§ **WORK ITEM**
In this material, which lines include the string "widget"? Show them.

§ **SOURCE MATERIAL**

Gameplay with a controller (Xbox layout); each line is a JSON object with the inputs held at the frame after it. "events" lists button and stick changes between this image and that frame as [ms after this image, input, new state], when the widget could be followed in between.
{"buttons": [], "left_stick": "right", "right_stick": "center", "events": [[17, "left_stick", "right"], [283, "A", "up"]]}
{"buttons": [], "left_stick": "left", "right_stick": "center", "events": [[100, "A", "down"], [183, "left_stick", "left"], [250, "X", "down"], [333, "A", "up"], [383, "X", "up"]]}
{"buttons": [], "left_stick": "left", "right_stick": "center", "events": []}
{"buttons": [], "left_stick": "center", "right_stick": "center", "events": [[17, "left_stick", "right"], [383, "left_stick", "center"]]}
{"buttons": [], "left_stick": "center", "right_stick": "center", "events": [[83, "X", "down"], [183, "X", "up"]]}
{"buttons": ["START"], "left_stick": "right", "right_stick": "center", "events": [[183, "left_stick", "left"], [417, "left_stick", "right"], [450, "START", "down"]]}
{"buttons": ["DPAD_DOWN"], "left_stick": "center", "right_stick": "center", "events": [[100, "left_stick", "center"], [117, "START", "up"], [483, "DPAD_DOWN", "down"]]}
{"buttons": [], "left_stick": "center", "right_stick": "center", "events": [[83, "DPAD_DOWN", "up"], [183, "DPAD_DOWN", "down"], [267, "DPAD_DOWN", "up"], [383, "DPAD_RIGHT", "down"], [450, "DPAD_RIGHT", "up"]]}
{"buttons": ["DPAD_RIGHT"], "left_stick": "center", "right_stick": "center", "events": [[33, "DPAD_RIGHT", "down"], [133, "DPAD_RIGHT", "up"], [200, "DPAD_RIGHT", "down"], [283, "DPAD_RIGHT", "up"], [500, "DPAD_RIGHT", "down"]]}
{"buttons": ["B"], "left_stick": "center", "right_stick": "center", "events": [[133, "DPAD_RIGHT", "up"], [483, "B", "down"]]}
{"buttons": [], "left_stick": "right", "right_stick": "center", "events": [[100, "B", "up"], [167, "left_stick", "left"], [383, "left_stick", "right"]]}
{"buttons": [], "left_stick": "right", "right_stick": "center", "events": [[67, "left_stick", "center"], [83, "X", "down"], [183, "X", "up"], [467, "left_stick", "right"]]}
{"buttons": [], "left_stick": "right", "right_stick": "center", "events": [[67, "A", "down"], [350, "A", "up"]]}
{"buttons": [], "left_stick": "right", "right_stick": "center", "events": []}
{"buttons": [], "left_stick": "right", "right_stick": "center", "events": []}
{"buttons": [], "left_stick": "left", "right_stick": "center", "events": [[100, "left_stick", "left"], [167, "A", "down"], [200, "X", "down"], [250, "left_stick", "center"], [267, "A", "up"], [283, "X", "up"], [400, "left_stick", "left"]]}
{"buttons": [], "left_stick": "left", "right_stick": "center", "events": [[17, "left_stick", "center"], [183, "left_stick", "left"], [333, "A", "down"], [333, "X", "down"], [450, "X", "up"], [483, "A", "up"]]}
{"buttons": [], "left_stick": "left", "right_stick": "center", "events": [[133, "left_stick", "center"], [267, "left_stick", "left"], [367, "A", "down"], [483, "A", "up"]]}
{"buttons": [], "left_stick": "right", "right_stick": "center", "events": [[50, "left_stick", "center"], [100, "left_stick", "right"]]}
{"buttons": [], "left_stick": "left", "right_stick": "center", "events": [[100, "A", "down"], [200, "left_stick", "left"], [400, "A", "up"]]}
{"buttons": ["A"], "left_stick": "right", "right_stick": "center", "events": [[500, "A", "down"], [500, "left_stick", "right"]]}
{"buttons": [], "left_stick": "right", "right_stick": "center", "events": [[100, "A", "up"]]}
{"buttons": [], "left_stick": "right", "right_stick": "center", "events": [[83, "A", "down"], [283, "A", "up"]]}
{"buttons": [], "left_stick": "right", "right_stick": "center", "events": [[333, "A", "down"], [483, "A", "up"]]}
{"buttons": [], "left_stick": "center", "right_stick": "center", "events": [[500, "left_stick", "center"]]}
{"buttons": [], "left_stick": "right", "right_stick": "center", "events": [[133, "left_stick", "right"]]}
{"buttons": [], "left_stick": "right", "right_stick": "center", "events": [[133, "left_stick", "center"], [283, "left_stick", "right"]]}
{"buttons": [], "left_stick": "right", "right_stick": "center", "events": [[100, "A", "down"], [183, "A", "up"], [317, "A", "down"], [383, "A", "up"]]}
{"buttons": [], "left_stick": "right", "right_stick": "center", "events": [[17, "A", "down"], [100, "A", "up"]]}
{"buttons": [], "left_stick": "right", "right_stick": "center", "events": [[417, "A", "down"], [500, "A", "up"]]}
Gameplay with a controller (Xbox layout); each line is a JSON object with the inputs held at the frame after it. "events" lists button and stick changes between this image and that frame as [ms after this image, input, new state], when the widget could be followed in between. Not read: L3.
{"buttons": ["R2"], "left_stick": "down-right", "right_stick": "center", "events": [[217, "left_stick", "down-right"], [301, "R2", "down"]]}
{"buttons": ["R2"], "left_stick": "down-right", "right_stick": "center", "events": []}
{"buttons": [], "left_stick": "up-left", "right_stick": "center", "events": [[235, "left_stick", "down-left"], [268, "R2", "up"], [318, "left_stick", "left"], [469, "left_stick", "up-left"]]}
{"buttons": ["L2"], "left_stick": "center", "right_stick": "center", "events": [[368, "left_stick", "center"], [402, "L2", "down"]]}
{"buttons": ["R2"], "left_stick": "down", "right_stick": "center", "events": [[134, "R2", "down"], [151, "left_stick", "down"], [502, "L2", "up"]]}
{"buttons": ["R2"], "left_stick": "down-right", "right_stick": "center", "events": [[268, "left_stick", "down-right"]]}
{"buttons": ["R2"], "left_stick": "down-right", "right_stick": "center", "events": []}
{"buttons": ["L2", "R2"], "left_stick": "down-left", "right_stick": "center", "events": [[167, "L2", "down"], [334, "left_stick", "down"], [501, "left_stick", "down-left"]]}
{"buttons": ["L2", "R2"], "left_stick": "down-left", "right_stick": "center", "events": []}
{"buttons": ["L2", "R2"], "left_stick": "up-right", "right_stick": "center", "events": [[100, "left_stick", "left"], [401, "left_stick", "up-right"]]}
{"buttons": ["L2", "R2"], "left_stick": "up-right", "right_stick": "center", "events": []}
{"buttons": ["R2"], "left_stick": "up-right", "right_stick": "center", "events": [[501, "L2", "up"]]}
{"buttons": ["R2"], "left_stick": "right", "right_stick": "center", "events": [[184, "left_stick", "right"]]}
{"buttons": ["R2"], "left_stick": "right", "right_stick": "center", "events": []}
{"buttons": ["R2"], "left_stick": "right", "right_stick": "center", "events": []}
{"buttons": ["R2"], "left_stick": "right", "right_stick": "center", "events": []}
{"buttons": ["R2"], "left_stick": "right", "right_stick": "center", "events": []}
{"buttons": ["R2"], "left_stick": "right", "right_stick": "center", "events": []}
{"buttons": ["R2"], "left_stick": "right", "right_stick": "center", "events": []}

§ **RESPONSE AREA**
Gameplay with a controller (Xbox layout); each line is a JSON object with the inputs held at the frame after it. "events" lists button and stick changes between this image and that frame as [ms after this image, input, new state], when the widget could be followed in between.
Gameplay with a controller (Xbox layout); each line is a JSON object with the inputs held at the frame after it. "events" lists button and stick changes between this image and that frame as [ms after this image, input, new state], when the widget could be followed in between. Not read: L3.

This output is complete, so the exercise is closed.